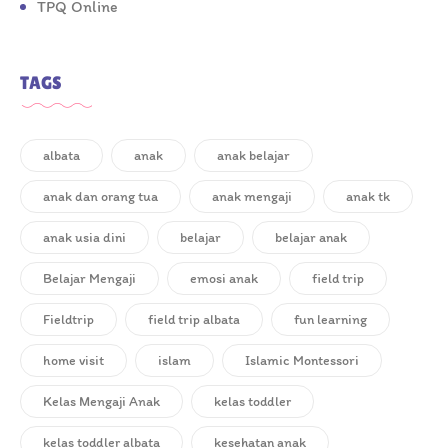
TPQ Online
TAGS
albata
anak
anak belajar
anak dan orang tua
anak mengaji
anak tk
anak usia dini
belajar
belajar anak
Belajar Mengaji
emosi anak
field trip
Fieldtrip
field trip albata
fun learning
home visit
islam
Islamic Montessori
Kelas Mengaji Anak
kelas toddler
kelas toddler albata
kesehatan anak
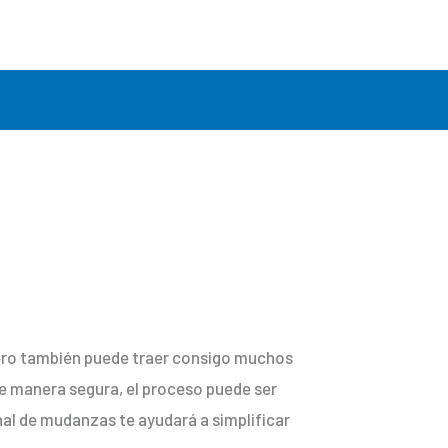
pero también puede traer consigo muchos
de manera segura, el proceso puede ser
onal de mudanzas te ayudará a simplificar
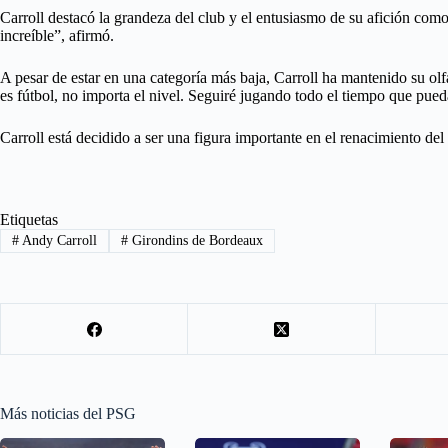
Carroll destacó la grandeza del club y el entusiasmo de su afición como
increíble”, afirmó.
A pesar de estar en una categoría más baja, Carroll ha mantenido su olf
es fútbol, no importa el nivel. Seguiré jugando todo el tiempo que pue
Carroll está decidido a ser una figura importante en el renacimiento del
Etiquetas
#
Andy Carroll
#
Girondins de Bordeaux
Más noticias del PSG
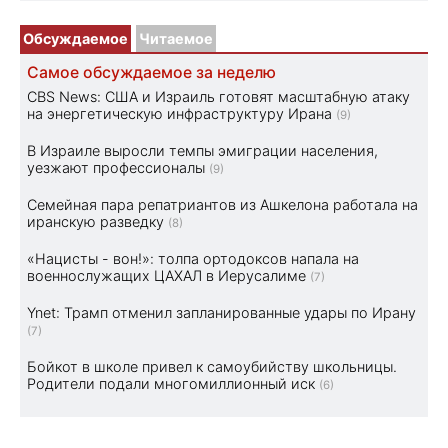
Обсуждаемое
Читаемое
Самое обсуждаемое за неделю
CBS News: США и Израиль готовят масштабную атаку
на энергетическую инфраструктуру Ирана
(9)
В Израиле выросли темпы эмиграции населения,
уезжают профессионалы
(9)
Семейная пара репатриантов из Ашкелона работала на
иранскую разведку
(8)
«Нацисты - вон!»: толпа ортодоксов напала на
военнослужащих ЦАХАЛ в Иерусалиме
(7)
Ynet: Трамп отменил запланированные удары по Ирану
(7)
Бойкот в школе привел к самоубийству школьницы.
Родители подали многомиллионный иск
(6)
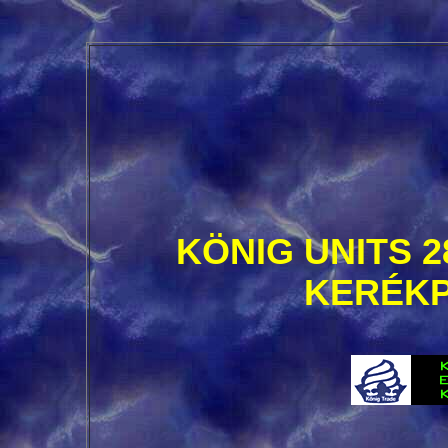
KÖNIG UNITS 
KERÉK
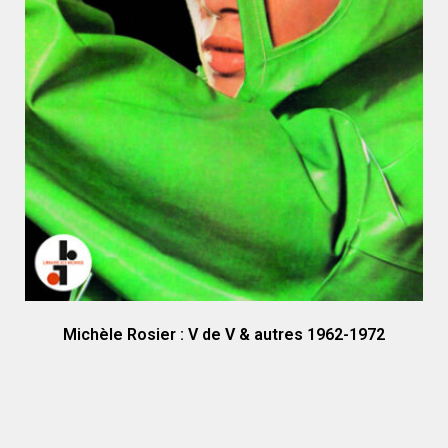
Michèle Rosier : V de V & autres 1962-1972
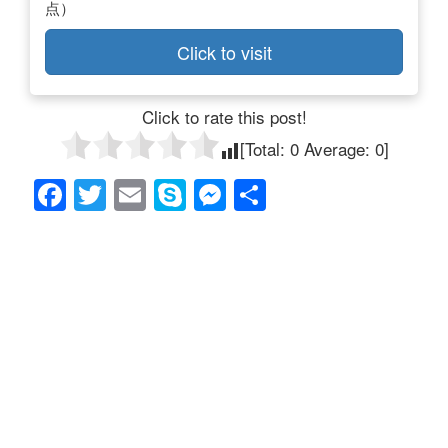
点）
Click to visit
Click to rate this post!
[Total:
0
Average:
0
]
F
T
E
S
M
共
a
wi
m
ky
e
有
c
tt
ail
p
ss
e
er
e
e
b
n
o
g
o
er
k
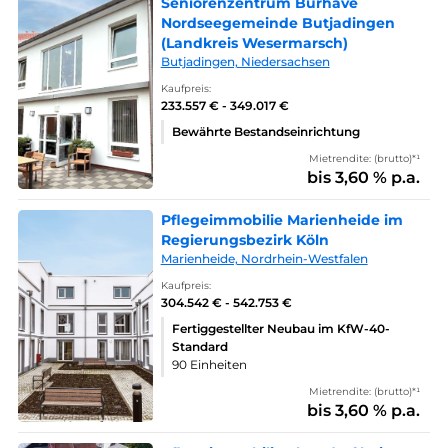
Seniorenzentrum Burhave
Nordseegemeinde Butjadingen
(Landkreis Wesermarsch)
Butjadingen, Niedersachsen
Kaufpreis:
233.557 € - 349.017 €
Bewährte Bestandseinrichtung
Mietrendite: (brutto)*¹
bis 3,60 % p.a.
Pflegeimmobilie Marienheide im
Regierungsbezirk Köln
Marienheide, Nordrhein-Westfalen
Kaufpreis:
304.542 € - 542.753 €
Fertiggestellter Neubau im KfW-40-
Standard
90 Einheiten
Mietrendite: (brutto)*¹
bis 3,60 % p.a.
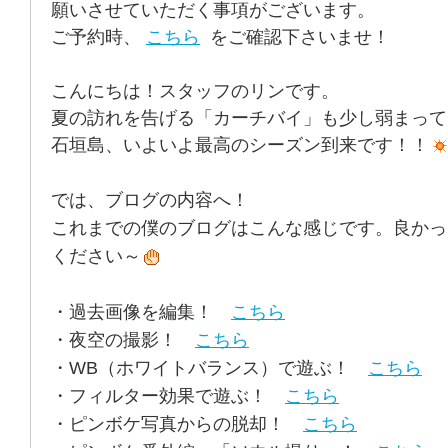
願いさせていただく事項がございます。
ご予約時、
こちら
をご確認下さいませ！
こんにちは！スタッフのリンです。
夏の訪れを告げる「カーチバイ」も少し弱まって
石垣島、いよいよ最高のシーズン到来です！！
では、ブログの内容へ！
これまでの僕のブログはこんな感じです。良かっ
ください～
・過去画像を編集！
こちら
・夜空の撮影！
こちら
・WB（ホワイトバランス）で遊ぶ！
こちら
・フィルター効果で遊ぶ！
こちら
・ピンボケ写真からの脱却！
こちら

Task to carry out:
The word "Click" appears in some lines of the data. Copy every one of those lines.

Written solution:
Click to visit
Click to rate this post!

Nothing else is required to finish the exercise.